L’UE se rallie aux thèses nationalistes

Barbelés, miradors, caméras, véhicules de contrôle et de sécurité: l’Union Européenne est disposée à débloquer quelque trois milliards d’euros pour se protéger d’une invasion migrants.

Autriche/Hongrie/Serbie/UE – Lors du sommet européen consacré à l’immigration qui a eu lieu cette semaine à Bruxelles, le Chancelier conservateur de la République Fédérale d’Autriche, Karl Nehammer (notre photo), est arrivé à ses fins. Chacun sait que le chef de gouvernement autrichien sur ce sujet ultra sensible qu’est celui de l’accueil des migrants, a toujours été plus proche des positions de son voisin hongrois Viktor Orban que de celles de l’ex-Chancelière allemande Angela Merkel.

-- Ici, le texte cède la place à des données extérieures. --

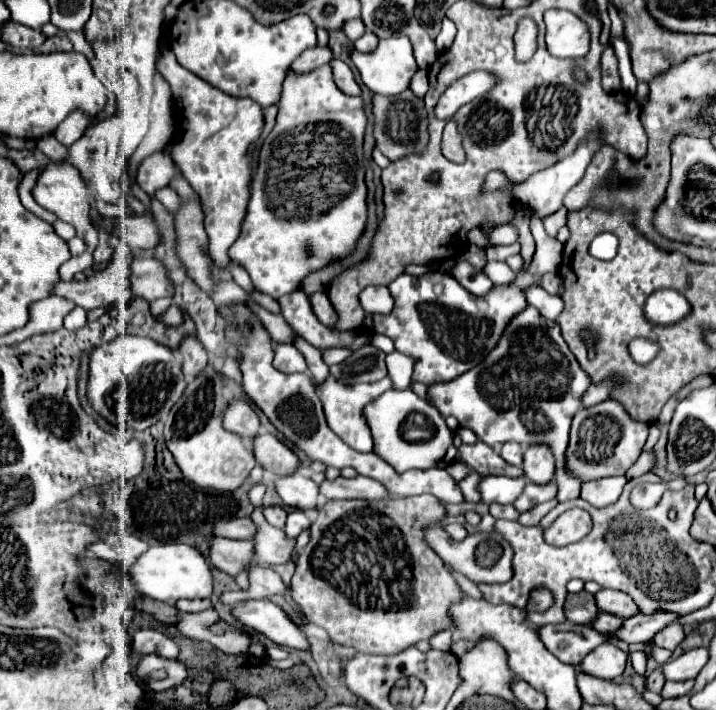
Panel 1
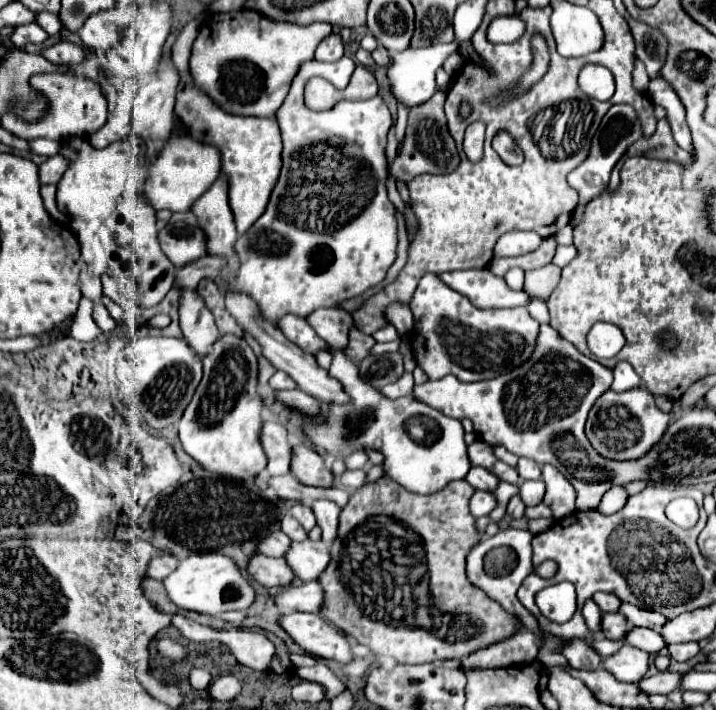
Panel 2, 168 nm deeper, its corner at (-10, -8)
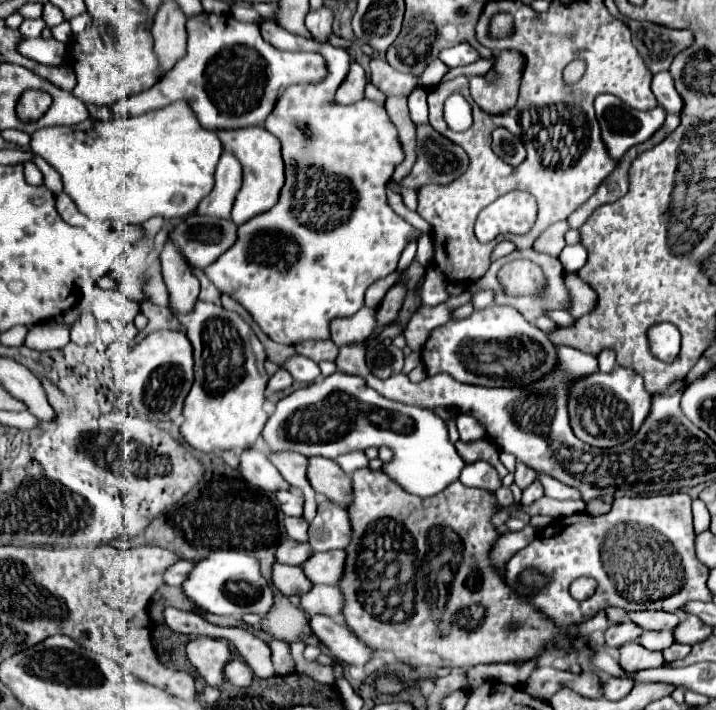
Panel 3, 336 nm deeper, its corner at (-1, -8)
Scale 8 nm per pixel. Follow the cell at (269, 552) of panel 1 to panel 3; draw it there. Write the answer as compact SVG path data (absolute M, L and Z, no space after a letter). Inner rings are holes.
M329 550L329 552L313 552L313 560L303 564L305 574L313 584L329 584L337 586L343 578L345 570L345 550Z

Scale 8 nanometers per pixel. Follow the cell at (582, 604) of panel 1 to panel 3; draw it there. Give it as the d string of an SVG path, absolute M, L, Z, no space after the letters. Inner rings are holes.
M623 622L623 624L615 624L605 632L605 644L611 648L619 648L627 642L635 642L645 630L639 628L633 622Z

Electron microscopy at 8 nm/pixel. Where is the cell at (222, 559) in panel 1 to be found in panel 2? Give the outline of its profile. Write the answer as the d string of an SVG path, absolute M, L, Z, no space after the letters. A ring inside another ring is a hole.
M254 554L248 560L246 572L252 580L260 582L266 588L286 586L294 578L294 574L290 572L284 558L270 558L270 556L262 556L262 554Z

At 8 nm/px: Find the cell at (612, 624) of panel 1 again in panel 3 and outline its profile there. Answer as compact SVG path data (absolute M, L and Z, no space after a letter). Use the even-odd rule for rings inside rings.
M645 632L645 636L641 636L639 640L641 644L645 644L645 648L653 648L653 650L665 650L675 642L673 632Z

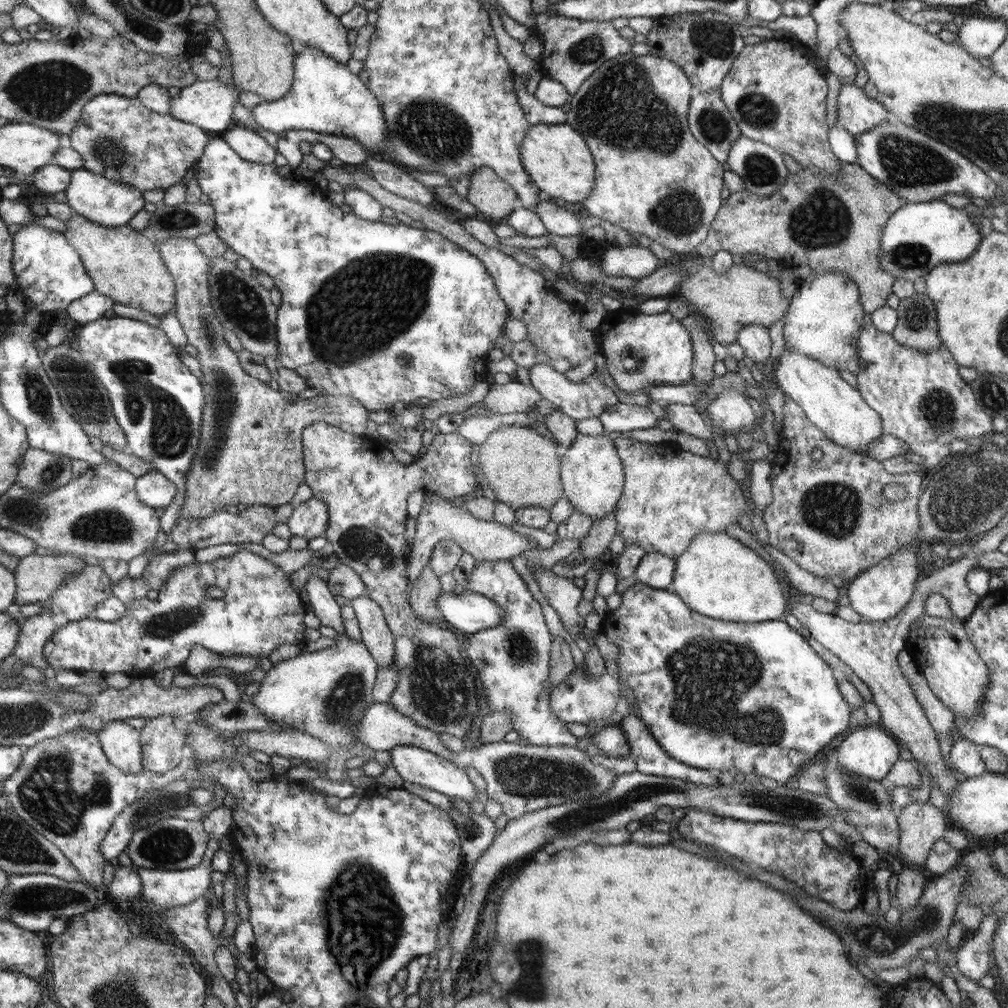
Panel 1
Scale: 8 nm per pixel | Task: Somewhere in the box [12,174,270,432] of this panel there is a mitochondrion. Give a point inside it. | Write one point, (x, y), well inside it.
(79, 393)

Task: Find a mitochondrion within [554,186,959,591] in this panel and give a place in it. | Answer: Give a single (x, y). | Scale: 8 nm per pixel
(832, 510)

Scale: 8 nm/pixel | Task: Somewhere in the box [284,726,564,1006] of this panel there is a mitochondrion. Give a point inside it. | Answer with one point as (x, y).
(531, 955)

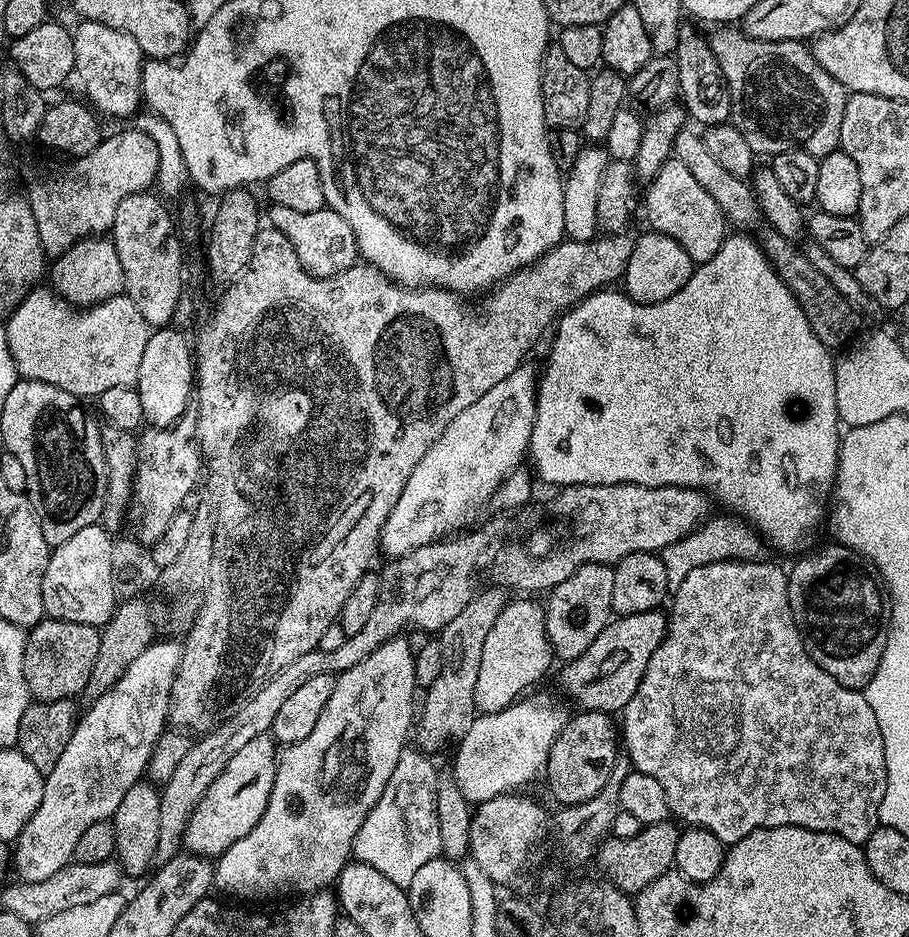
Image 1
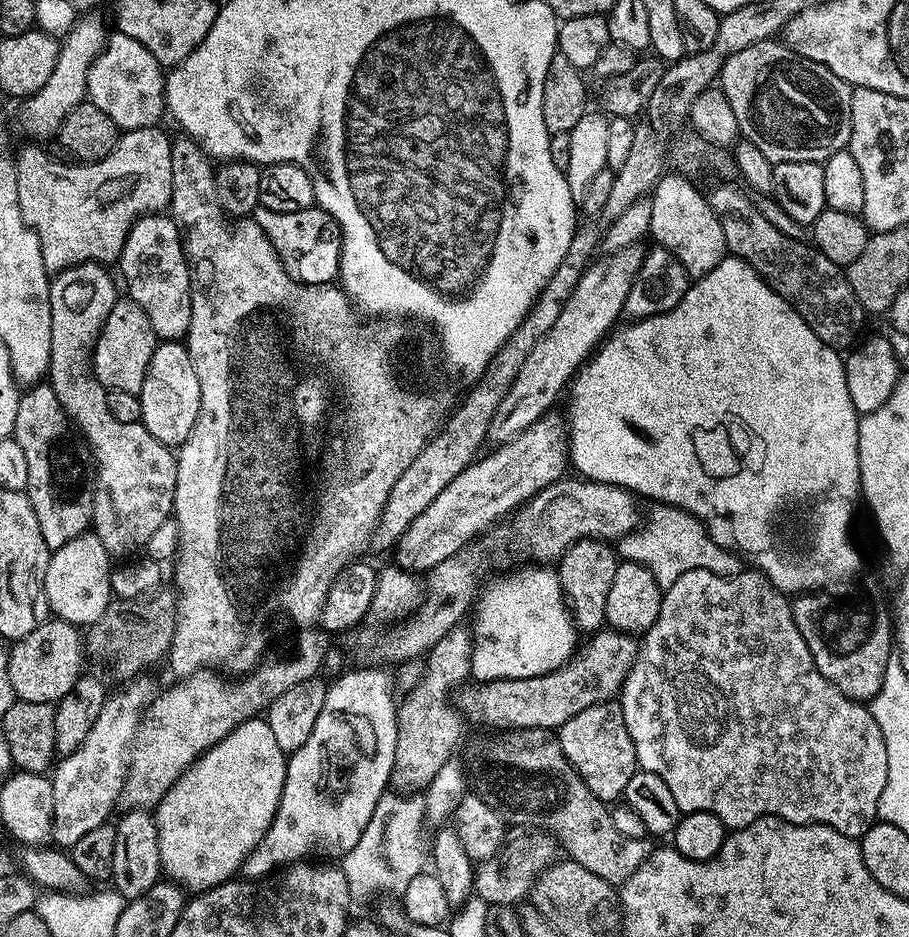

« La politique d’asile a échoué »

En septembre 2022, les deux hommes rejoints par le président de la République serbe, Aleksandar Vucic, avaient publiquement dénoncé l’incapacité de l’Union Européenne à maîtriser la crise migratoire. Quelques semaines plus tard, l’Autriche faisait usage de son de veto pour interdire à la Roumanie et à la Bulgarie d’intégrer l’espace Schengen. Lors de ce dernier sommet sur l’immigration, les pays hostiles à l’afflux non maîtrisé de migrants, ont obtenu, du moins de la papier, la garantie d’un renforcement de la politique d’asile afin de mettre fin aux entrées illégales. Sont envisagées par ailleurs une lutte accrue contre les passeurs, un plus grand contrôle des frontières et une plus grande rapidité des expulsions. Concernant l’érection de barbelés aux frontières, souhaitée par la Grèce et l’Autriche, elle est évoquée dans la déclaration en des termes plus châtiés, le mot « barbelés » ayant été remplacé par « infrastructures ». Les autorités européennes semblent avoir pris conscience de la réalité des faits, en l’occurrence que la contribution de l’Autriche, compte tenu de sa démographie est disproportionnée comparativement à celle d’autres territoires beaucoup plus peuplés. Le Chancelier autrichien ne lâche pas ses mots et n’hésite pas à déclarer que « la politique d’asile a échoué ». La présidente de la commission européenne, Ursula van der Leyen, a promis de tout mettre en œuvre pour sécuriser la frontière entre la Bulgarie, membre de l’Union Européenne et la Turquie avec des véhicules, des caméras et des miradors. Ces équipements devraient être financés par des fonds européens, les contributions des Etats membres et dans une moindre mesure par la Bulgarie. Karl Nehammer s’est réjouit de voir les institutions européennes « passer à la vitesse supérieure » pour mettre fin à l’immigration clandestine. Le fait que le premier ministre luxembourgeois, Xavier Bettel, opposé jusque là aux clôtures barbelées érigées aux frontières, ait consenti aux nouvelles propositions est, selon Nehammer, un signe encourageant.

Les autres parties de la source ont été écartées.